Predicting LLM Inference Latency: A Roofline-Driven ML Method
Abstract
Recent advancements in Large Language Models (LLMs) for Generative AI have significantly increased their popularity, resulting in an exponential arise of new close and open LLM models with frequent algorithm updates. This further complicates the challenge of optimal application management, resource allocation, and scaling in cloud environments for optimal inference latency. Hence, the typical approach of running and learning to define the optimal configuration starts to be unpractical due to the large combinatorial problem and shortage/cost of GPU resources, which creates the necessity for predictive performance models.
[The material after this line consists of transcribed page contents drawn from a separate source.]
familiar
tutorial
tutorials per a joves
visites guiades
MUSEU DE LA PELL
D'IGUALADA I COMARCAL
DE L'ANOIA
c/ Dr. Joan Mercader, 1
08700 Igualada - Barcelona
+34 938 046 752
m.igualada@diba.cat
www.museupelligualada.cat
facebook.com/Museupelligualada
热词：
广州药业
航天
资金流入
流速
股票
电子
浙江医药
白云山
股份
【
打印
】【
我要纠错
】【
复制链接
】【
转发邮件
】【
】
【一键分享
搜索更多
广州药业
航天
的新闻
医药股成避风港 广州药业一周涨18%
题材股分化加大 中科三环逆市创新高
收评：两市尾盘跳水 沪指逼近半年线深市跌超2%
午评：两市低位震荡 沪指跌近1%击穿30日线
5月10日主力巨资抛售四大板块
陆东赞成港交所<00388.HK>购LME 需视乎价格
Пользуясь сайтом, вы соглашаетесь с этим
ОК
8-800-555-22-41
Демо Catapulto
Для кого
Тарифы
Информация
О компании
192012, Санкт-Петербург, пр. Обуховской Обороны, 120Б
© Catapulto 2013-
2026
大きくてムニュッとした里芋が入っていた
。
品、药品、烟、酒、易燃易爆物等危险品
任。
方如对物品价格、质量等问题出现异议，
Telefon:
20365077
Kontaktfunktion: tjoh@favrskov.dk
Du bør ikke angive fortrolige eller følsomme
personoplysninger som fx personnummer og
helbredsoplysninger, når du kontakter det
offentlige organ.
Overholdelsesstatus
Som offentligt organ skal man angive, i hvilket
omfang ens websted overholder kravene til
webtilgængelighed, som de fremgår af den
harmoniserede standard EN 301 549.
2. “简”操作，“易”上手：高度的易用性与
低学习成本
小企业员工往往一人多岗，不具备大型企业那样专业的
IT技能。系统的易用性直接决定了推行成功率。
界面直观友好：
Given that, we propose a new LLM performance prediction model that can be leveraged for optimal cluster management. The novelty of our approach is the combination of an analytical Roofline Model (RLM) specific for LLM implementation and based on the hardware characteristic with data from Regression Models trained with historical data. More specifically, our approach calibrates the theoretical hardware performance given from RLM with inherent runtime overhead captured by Regression Models, offering a more interpretable and accurate prediction method in cloud-based deployments. We validate our method for both vLLM and Triton inference servers, demonstrating that by combining the RLM with regression, our approach improves the $R^2$ value by $17\%$ and reduces MSE by up to $81\%$ for vLLM, compared to other regression-only models.